# [Request 1]
Express the lines of the records, from their first line through the line containing "fenwick pour optimiser votre logistique", as a JSON list of strings with one string per line and no blank lines. Include nothing from the records beyond that line.

Various other issues

2.112
A number of other issues were raised over the course of the committee’s inquiry in relation to the bill’s provisions, with some of these issues canvassed below.

Enforceable undertakings and compliance notices

2.113
Submitters were generally supportive of the bill’s proposed amendments to expand the range of regulatory tools to respond to instances of workplace exploitation through enforceable undertakings and compliance notices.115 For instance, the Australian Fresh Produce Alliance (AFPA) commented:
The AFPA support the establishment of a framework in the Migration Act to enable the use of compliance notices. The use of compliance notices as an educational and behavioural change tool is well documented and will result in a greater level of voluntary compliance. 116
2.114
However, some submitters expressed concerns regarding the effectiveness and appropriateness of these measures.117
2.115
The Salvation Army & Uniting Church, for instance, expressed some concern about the use of ‘light touch’ deterrent measures, commenting:
We suspect that the first time many breaches of the law are detected concerning exploitation of people on temporary visas, it will be after the person breaking the law has done it many times…there is a danger in the use of compliance notices that it may reinforce in the offender’s mind that the illegal activities they are engaged in are not seen as serious and lead to further offending when the opportunity arises…
Against those concerns, it has been argued that the initial deployment of ‘softer’ forms of social control later legitimises the regulator’s use of more punitive sanctions…118
2.116
The ACCI expressed some concern regarding the impact on employers of the increased use of enforceable undertakings:
There are concerns from the employer community regarding the practicality and proportionality of undertakings being sought by some regulators, and of a regulatory tendency over time towards unreasonableness and disproportionality in the terms of undertakings. There is a genuine risk then if such tools become bureaucratised, and iterative (with the regulator adding new mandatory provisions overtime based on its experience and priorities) then their attractiveness to employers and contribution to improved compliance will fall.

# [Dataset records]
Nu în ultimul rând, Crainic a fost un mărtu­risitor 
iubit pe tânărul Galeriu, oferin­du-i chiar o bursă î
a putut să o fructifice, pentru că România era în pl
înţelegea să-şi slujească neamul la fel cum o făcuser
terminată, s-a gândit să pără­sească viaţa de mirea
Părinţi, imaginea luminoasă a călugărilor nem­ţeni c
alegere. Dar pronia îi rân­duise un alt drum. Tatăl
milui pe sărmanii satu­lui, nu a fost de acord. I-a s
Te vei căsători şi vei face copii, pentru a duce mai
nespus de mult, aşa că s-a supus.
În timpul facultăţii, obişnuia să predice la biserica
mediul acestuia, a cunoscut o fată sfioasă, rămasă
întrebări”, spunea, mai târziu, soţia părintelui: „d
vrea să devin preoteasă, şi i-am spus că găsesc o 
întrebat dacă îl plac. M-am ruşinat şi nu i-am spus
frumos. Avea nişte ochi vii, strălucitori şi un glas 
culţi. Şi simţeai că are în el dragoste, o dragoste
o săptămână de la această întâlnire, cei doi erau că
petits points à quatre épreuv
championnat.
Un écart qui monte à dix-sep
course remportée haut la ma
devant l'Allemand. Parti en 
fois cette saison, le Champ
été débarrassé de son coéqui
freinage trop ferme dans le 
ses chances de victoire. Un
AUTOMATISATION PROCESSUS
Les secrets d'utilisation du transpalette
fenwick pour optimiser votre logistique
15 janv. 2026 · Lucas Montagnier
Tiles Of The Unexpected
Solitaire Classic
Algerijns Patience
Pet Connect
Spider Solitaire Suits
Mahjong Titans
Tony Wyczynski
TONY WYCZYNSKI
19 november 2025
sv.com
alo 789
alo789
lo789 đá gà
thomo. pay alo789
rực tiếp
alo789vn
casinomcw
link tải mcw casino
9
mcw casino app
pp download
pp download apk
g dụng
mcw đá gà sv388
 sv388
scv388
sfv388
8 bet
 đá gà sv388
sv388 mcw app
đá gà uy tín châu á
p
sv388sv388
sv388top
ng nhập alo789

# [Request 2]
Write out the part of the committee report passage that opens with the words "Various other issues" and closes with "issues canvassed below.".

# [Your solution 1]
[
  "Nu în ultimul rând, Crainic a fost un mărtu­risitor ",
  "iubit pe tânărul Galeriu, oferin­du-i chiar o bursă î",
  "a putut să o fructifice, pentru că România era în pl",
  "înţelegea să-şi slujească neamul la fel cum o făcuser",
  "terminată, s-a gândit să pără­sească viaţa de mirea",
  "Părinţi, imaginea luminoasă a călugărilor nem­ţeni c",
  "alegere. Dar pronia îi rân­duise un alt drum. Tatăl",
  "milui pe sărmanii satu­lui, nu a fost de acord. I-a s",
  "Te vei căsători şi vei face copii, pentru a duce mai",
  "nespus de mult, aşa că s-a supus.",
  "În timpul facultăţii, obişnuia să predice la biserica",
  "mediul acestuia, a cunoscut o fată sfioasă, rămasă",
  "întrebări”, spunea, mai târziu, soţia părintelui: „d",
  "vrea să devin preoteasă, şi i-am spus că găsesc o ",
  "întrebat dacă îl plac. M-am ruşinat şi nu i-am spus",
  "frumos. Avea nişte ochi vii, strălucitori şi un glas ",
  "culţi. Şi simţeai că are în el dragoste, o dragoste",
  "o săptămână de la această întâlnire, cei doi erau că",
  "petits points à quatre épreuv",
  "championnat.",
  "Un écart qui monte à dix-sep",
  "course remportée haut la ma",
  "devant l'Allemand. Parti en ",
  "fois cette saison, le Champ",
  "été débarrassé de son coéqui",
  "freinage trop ferme dans le ",
  "ses chances de victoire. Un",
  "AUTOMATISATION PROCESSUS",
  "Les secrets d'utilisation du transpalette",
  "fenwick pour optimiser votre logistique"
]

# [Your solution 2]
Various other issues

2.112
A number of other issues were raised over the course of the committee’s inquiry in relation to the bill’s provisions, with some of these issues canvassed below.